• _Problem_
Retype all of the data word for word, without pictures.

• _Records for this task_
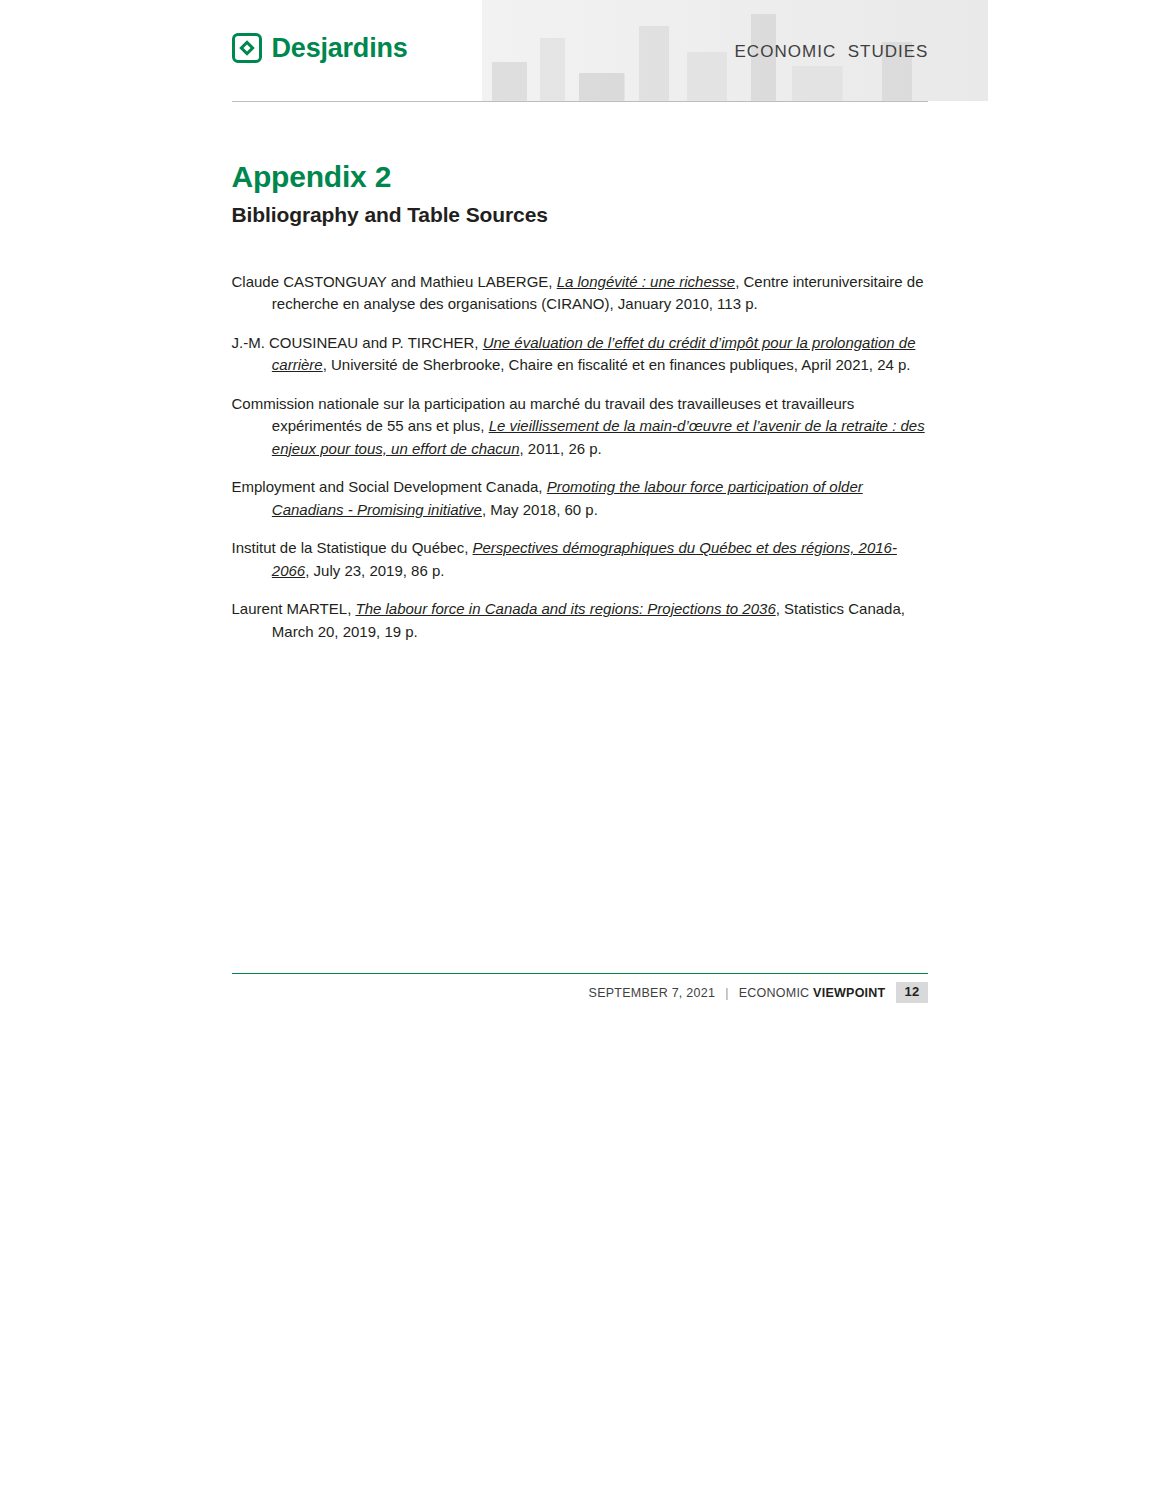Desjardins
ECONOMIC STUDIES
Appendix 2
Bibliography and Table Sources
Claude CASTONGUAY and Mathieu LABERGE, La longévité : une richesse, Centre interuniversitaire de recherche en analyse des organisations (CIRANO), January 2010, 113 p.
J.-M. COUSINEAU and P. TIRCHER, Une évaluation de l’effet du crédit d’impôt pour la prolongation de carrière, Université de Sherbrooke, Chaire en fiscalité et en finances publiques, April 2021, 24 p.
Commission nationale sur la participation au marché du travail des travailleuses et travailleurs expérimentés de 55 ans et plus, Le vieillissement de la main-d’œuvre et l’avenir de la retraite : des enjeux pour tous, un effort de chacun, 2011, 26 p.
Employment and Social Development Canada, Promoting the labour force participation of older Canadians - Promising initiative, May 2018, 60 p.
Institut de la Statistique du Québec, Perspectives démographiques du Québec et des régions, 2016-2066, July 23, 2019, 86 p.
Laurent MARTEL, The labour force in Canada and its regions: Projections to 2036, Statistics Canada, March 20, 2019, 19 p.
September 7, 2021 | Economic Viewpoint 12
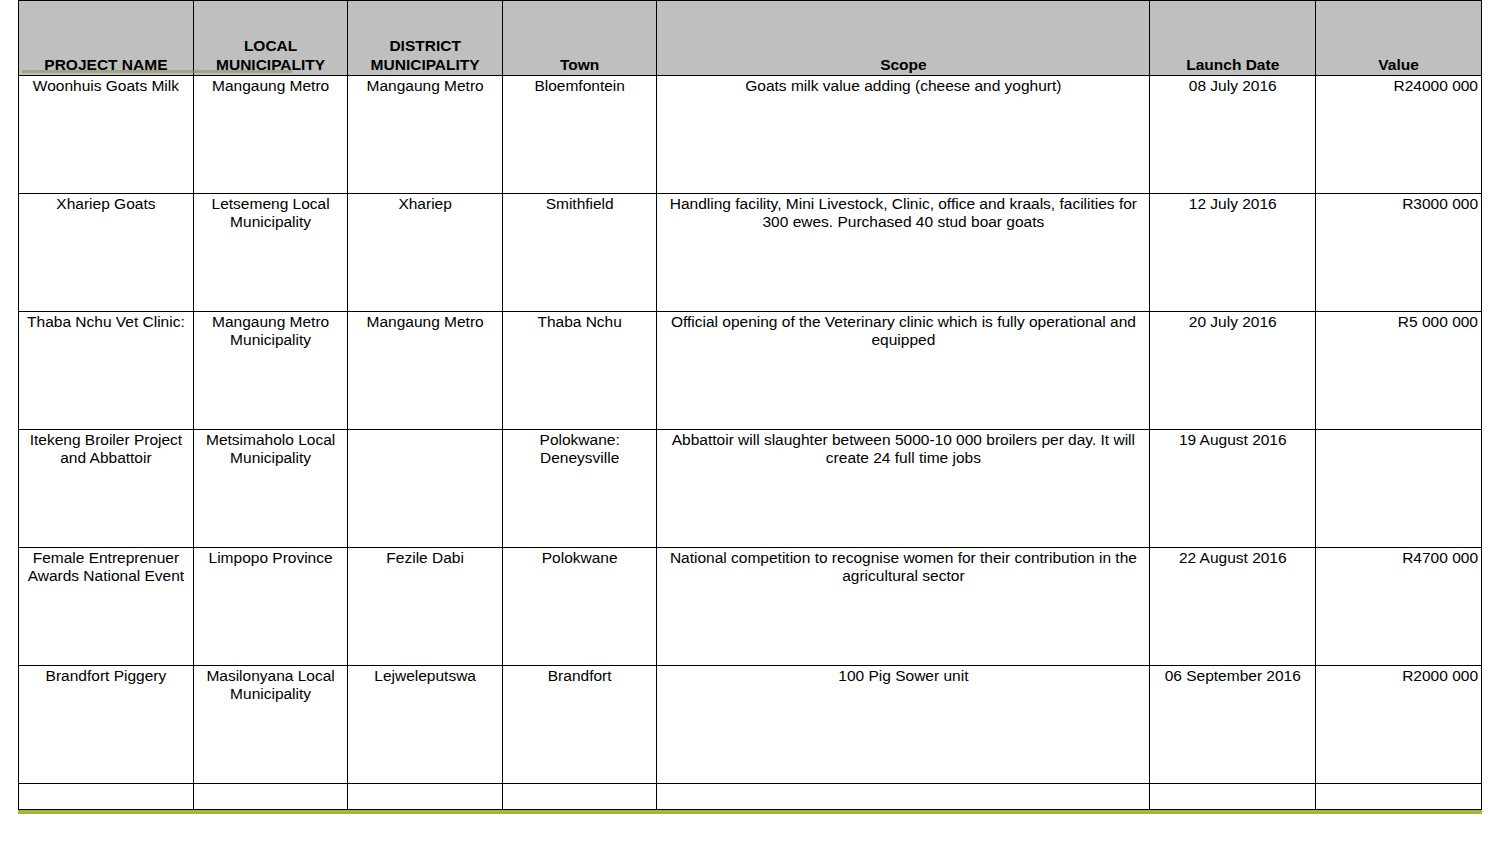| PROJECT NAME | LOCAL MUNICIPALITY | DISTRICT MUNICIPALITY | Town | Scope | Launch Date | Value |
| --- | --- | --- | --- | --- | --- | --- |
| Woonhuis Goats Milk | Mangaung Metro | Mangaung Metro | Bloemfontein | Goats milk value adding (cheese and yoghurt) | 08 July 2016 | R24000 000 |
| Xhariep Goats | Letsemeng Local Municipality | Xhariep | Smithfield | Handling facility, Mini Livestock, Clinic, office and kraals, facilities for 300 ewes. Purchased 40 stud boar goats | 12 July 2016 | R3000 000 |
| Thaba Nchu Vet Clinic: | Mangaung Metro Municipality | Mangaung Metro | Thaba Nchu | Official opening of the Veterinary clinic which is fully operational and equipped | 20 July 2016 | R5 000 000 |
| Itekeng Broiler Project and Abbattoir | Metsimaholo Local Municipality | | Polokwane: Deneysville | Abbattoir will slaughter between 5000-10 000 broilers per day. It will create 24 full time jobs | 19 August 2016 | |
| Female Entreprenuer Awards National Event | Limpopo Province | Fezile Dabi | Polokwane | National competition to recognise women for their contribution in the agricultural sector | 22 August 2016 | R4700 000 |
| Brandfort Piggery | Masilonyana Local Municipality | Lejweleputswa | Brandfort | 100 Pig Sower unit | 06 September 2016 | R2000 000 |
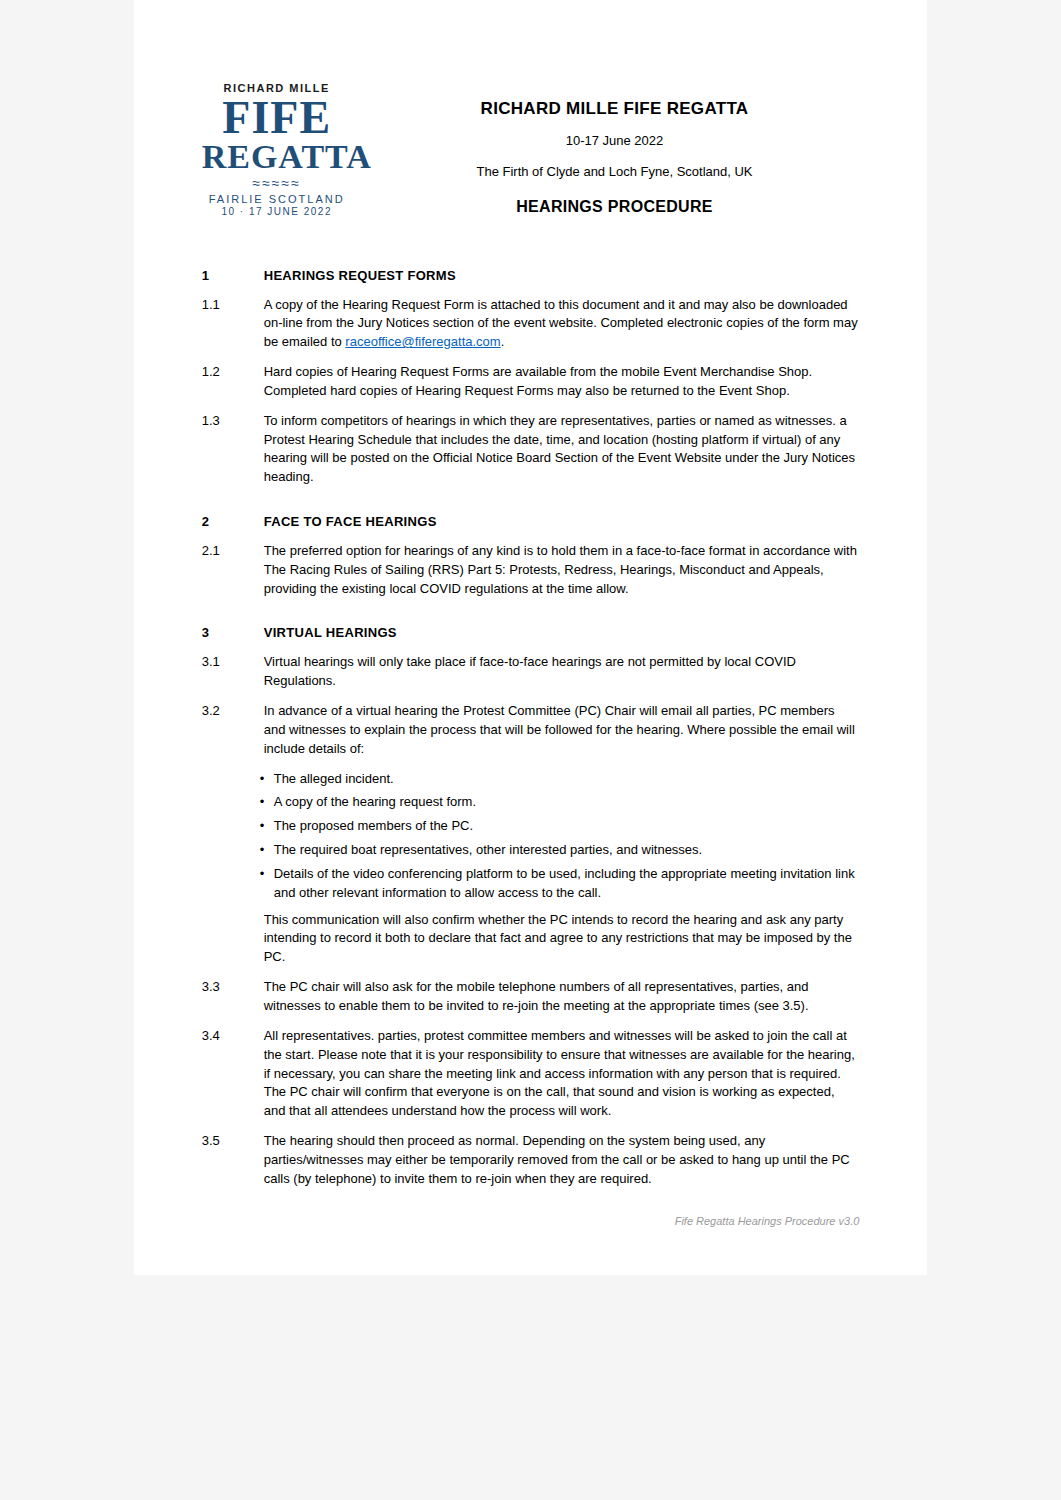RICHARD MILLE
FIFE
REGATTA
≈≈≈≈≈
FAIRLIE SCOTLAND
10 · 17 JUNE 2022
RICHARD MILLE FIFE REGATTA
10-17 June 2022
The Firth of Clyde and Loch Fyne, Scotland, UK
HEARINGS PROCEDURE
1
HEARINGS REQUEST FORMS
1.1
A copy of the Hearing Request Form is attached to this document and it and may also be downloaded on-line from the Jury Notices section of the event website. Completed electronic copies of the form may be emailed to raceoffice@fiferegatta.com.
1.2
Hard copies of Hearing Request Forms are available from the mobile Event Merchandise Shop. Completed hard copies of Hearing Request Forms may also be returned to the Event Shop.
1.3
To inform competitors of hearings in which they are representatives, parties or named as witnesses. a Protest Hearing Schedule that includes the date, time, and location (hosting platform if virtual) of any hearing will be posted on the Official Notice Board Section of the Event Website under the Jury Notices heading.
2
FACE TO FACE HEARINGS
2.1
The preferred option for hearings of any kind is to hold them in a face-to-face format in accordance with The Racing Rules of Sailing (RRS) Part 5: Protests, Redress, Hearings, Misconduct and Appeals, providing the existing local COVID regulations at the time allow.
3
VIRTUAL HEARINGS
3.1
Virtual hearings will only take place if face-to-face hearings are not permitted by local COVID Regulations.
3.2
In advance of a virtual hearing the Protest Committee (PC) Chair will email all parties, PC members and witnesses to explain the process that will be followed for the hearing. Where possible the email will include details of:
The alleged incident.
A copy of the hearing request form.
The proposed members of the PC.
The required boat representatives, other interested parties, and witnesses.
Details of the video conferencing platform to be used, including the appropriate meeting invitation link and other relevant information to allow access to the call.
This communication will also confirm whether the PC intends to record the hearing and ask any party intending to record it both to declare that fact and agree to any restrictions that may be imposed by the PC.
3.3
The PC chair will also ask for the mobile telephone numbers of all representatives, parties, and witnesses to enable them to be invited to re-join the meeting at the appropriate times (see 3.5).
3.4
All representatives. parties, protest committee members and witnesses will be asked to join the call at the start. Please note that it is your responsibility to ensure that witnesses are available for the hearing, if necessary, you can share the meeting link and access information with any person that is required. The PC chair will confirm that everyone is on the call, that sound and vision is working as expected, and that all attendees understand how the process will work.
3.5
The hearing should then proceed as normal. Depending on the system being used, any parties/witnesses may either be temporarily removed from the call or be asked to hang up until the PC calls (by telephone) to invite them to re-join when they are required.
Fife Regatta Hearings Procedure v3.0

• _Task answer_
Desjardins
ECONOMIC STUDIES
Appendix 2
Bibliography and Table Sources
Claude CASTONGUAY and Mathieu LABERGE, La longévité : une richesse, Centre interuniversitaire de recherche en analyse des organisations (CIRANO), January 2010, 113 p.
J.-M. COUSINEAU and P. TIRCHER, Une évaluation de l’effet du crédit d’impôt pour la prolongation de carrière, Université de Sherbrooke, Chaire en fiscalité et en finances publiques, April 2021, 24 p.
Commission nationale sur la participation au marché du travail des travailleuses et travailleurs expérimentés de 55 ans et plus, Le vieillissement de la main-d’œuvre et l’avenir de la retraite : des enjeux pour tous, un effort de chacun, 2011, 26 p.
Employment and Social Development Canada, Promoting the labour force participation of older Canadians - Promising initiative, May 2018, 60 p.
Institut de la Statistique du Québec, Perspectives démographiques du Québec et des régions, 2016-2066, July 23, 2019, 86 p.
Laurent MARTEL, The labour force in Canada and its regions: Projections to 2036, Statistics Canada, March 20, 2019, 19 p.
September 7, 2021 | Economic Viewpoint 12
| PROJECT NAME | LOCAL MUNICIPALITY | DISTRICT MUNICIPALITY | Town | Scope | Launch Date | Value |
| --- | --- | --- | --- | --- | --- | --- |
| Woonhuis Goats Milk | Mangaung Metro | Mangaung Metro | Bloemfontein | Goats milk value adding (cheese and yoghurt) | 08 July 2016 | R24000 000 |
| Xhariep Goats | Letsemeng Local Municipality | Xhariep | Smithfield | Handling facility, Mini Livestock, Clinic, office and kraals, facilities for 300 ewes. Purchased 40 stud boar goats | 12 July 2016 | R3000 000 |
| Thaba Nchu Vet Clinic: | Mangaung Metro Municipality | Mangaung Metro | Thaba Nchu | Official opening of the Veterinary clinic which is fully operational and equipped | 20 July 2016 | R5 000 000 |
| Itekeng Broiler Project and Abbattoir | Metsimaholo Local Municipality | | Polokwane: Deneysville | Abbattoir will slaughter between 5000-10 000 broilers per day. It will create 24 full time jobs | 19 August 2016 | |
| Female Entreprenuer Awards National Event | Limpopo Province | Fezile Dabi | Polokwane | National competition to recognise women for their contribution in the agricultural sector | 22 August 2016 | R4700 000 |
| Brandfort Piggery | Masilonyana Local Municipality | Lejweleputswa | Brandfort | 100 Pig Sower unit | 06 September 2016 | R2000 000 |
RICHARD MILLE
FIFE
REGATTA
≈≈≈≈≈
FAIRLIE SCOTLAND
10 · 17 JUNE 2022
RICHARD MILLE FIFE REGATTA
10-17 June 2022
The Firth of Clyde and Loch Fyne, Scotland, UK
HEARINGS PROCEDURE
1
HEARINGS REQUEST FORMS
1.1
A copy of the Hearing Request Form is attached to this document and it and may also be downloaded on-line from the Jury Notices section of the event website. Completed electronic copies of the form may be emailed to raceoffice@fiferegatta.com.
1.2
Hard copies of Hearing Request Forms are available from the mobile Event Merchandise Shop. Completed hard copies of Hearing Request Forms may also be returned to the Event Shop.
1.3
To inform competitors of hearings in which they are representatives, parties or named as witnesses. a Protest Hearing Schedule that includes the date, time, and location (hosting platform if virtual) of any hearing will be posted on the Official Notice Board Section of the Event Website under the Jury Notices heading.
2
FACE TO FACE HEARINGS
2.1
The preferred option for hearings of any kind is to hold them in a face-to-face format in accordance with The Racing Rules of Sailing (RRS) Part 5: Protests, Redress, Hearings, Misconduct and Appeals, providing the existing local COVID regulations at the time allow.
3
VIRTUAL HEARINGS
3.1
Virtual hearings will only take place if face-to-face hearings are not permitted by local COVID Regulations.
3.2
In advance of a virtual hearing the Protest Committee (PC) Chair will email all parties, PC members and witnesses to explain the process that will be followed for the hearing. Where possible the email will include details of:
The alleged incident.
A copy of the hearing request form.
The proposed members of the PC.
The required boat representatives, other interested parties, and witnesses.
Details of the video conferencing platform to be used, including the appropriate meeting invitation link and other relevant information to allow access to the call.
This communication will also confirm whether the PC intends to record the hearing and ask any party intending to record it both to declare that fact and agree to any restrictions that may be imposed by the PC.
3.3
The PC chair will also ask for the mobile telephone numbers of all representatives, parties, and witnesses to enable them to be invited to re-join the meeting at the appropriate times (see 3.5).
3.4
All representatives. parties, protest committee members and witnesses will be asked to join the call at the start. Please note that it is your responsibility to ensure that witnesses are available for the hearing, if necessary, you can share the meeting link and access information with any person that is required. The PC chair will confirm that everyone is on the call, that sound and vision is working as expected, and that all attendees understand how the process will work.
3.5
The hearing should then proceed as normal. Depending on the system being used, any parties/witnesses may either be temporarily removed from the call or be asked to hang up until the PC calls (by telephone) to invite them to re-join when they are required.
Fife Regatta Hearings Procedure v3.0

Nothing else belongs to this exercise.